I'm having the exact problem

thewade commented 1 year ago

This might be fixed in MacOS 13. In Python I am able to get the BSSID using CoreWLAN after granting location services permissions to Python itself. This same approach was not working for Python in earlier version of MacOS.

See this thread for more details: https://github.com/ronaldoussoren/pyobjc/issues/484

Been playing with the Swift code, but I am having trouble getting generate the request for permissions.

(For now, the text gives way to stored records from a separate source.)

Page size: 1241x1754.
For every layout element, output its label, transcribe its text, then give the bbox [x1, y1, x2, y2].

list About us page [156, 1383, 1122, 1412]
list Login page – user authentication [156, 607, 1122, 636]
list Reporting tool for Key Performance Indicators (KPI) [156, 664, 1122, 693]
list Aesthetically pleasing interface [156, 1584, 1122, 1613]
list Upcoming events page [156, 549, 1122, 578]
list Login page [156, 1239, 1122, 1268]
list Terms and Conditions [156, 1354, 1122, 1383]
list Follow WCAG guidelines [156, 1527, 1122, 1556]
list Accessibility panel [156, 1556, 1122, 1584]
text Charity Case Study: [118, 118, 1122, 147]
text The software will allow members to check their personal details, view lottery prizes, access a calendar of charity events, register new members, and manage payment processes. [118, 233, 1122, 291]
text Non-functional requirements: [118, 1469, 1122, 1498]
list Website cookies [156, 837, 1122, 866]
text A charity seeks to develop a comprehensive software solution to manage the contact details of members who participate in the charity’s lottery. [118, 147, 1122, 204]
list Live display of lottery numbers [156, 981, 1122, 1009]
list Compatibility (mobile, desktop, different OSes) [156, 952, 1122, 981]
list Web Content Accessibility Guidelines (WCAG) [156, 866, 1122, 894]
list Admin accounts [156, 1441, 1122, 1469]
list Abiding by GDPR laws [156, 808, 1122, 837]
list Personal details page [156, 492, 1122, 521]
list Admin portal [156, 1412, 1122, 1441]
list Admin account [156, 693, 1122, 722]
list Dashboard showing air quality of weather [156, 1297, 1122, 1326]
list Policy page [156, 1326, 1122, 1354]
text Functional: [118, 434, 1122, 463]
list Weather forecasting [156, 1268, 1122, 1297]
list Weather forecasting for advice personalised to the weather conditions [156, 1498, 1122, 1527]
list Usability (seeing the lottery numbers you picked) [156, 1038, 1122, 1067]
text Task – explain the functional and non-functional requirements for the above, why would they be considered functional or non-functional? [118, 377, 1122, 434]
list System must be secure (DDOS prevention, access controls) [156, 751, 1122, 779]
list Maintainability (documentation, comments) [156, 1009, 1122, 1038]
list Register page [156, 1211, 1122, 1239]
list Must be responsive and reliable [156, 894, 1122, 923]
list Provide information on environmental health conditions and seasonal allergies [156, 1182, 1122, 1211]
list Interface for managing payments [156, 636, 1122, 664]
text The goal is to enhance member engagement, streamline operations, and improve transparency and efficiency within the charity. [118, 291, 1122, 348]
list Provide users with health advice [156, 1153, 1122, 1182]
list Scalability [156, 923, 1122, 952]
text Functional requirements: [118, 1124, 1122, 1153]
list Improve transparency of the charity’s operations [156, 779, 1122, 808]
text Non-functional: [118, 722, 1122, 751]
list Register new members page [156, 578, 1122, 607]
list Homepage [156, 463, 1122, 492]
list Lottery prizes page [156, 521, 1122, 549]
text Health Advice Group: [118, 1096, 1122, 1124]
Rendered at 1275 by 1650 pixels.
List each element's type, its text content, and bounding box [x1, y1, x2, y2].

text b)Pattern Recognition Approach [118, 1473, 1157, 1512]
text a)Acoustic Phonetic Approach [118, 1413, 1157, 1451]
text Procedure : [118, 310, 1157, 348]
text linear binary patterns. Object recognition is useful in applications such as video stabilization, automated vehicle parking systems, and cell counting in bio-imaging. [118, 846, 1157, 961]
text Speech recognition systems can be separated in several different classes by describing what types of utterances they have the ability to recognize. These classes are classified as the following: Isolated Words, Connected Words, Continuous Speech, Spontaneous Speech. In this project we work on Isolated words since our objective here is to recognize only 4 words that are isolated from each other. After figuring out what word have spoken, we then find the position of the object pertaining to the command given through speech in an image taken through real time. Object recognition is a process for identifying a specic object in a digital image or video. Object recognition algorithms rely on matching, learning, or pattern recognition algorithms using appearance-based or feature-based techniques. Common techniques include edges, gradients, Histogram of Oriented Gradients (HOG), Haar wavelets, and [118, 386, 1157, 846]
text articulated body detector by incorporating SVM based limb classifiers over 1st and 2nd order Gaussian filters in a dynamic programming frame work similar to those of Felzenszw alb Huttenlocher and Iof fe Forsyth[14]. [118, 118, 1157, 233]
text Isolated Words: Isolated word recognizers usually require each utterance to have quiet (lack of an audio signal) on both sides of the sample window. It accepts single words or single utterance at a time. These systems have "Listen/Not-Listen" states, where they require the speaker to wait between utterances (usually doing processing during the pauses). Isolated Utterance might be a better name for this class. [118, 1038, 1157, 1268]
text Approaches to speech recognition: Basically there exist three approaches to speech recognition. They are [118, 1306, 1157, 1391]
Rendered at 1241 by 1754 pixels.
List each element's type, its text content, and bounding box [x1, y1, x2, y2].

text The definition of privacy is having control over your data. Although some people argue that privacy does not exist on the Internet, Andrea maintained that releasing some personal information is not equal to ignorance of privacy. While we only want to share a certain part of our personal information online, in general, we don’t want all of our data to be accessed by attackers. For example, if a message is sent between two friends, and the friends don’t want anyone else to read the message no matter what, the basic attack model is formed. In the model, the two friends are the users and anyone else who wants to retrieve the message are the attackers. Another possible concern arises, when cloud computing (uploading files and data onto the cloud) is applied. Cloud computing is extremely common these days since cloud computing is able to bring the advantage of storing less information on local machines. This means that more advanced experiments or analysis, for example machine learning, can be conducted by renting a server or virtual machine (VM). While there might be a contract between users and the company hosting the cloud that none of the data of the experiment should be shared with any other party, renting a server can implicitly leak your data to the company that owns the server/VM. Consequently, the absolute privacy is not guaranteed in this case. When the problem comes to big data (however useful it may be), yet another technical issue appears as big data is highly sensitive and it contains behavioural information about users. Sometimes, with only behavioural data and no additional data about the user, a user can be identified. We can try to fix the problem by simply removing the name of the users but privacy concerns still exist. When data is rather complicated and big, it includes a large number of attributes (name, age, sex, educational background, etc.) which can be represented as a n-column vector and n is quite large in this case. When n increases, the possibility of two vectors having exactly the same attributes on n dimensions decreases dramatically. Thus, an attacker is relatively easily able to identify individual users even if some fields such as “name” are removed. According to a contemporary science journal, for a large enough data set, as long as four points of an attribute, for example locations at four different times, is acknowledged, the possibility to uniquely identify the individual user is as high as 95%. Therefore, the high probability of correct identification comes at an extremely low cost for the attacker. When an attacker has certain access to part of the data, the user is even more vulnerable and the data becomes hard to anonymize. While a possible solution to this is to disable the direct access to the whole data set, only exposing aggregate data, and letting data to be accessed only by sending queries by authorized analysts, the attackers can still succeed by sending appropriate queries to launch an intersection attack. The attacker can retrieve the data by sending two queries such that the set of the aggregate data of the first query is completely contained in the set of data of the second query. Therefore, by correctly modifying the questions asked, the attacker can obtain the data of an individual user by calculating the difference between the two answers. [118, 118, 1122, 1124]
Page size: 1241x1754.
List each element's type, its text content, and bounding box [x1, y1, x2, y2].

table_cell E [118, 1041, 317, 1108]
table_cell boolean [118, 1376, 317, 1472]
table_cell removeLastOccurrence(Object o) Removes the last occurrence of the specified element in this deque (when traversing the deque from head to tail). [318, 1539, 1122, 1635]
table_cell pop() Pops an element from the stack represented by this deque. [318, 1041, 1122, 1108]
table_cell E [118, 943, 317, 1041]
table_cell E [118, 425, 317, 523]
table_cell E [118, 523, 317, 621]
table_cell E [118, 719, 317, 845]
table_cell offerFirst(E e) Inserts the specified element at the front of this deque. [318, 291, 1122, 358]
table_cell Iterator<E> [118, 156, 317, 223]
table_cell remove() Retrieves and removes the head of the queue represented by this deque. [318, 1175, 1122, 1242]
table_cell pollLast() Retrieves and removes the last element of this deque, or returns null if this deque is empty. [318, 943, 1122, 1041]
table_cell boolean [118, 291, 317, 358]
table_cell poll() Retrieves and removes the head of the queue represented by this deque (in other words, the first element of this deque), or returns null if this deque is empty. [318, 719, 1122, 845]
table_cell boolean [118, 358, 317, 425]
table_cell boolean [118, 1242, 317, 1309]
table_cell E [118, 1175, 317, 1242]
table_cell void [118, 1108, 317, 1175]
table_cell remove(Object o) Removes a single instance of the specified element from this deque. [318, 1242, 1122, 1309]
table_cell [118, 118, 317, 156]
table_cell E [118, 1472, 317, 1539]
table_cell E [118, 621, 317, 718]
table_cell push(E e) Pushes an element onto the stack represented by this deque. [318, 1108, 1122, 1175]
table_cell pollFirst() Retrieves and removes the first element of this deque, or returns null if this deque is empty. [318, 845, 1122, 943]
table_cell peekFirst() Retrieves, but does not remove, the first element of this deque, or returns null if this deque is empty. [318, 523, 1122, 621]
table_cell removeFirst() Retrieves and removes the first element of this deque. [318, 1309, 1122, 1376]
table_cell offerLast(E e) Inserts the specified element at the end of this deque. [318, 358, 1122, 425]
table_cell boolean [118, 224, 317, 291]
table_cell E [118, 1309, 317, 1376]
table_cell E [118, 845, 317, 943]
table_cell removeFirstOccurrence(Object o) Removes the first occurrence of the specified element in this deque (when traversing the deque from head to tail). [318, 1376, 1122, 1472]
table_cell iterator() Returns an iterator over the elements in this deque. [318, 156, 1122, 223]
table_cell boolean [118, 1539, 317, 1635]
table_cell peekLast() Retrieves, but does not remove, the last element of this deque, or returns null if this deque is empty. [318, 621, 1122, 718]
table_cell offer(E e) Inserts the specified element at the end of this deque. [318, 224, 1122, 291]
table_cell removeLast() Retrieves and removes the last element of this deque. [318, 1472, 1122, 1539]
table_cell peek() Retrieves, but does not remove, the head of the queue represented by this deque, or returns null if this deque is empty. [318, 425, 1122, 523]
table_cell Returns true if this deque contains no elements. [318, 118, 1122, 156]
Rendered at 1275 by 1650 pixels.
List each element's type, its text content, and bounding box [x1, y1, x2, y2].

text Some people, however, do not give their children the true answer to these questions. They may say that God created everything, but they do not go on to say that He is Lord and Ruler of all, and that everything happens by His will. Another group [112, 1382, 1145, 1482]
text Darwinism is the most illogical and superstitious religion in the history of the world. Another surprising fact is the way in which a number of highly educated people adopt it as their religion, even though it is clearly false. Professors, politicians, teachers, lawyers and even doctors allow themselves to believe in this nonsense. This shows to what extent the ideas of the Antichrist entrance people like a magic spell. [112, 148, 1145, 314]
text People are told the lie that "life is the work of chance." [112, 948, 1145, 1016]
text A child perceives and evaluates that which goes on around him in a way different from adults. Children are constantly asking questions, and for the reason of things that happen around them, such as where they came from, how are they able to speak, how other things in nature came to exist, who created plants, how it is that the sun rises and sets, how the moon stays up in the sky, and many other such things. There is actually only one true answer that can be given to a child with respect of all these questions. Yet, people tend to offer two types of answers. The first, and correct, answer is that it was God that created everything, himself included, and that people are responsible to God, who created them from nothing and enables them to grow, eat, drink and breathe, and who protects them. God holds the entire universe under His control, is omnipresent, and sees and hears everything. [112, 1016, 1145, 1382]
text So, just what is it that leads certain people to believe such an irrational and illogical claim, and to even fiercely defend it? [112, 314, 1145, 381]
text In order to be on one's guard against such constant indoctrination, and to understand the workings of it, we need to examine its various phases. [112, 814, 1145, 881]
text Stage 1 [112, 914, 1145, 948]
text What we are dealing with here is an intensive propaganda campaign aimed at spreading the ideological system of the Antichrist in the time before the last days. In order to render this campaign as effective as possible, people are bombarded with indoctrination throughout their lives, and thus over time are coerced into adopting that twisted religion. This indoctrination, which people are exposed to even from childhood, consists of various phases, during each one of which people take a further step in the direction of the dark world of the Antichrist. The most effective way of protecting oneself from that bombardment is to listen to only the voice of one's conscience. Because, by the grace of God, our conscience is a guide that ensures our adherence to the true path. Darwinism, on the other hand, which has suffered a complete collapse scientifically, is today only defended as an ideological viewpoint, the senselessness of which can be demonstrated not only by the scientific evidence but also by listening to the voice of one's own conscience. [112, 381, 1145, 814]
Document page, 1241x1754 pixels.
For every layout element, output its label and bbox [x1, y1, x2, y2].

edrozenberg commented 8 months ago

Same here, scan shows all blank info (even scanning with sudo), and connecting via ssid + channel always shows Cannot find specified access point. Unfortunately this utility and other methods like Apple's airport utility all fail to let the user do the most basic Fn thing, to be able to connect to a specific BSSID, something which is important in many scenarios such as having to use networks set up by complete morons with multiple AP's with identical names serving different blocks of unbridged IP's. It's Apple's fault, they assume we're all morons who don't need to do things we clearly need to do, because they know better. I'm going to need to start traveling with a Linux machine in addition to or instead of the Mac laptop so I can actually do things without Apple telling me I'm an idiot for needing to do it.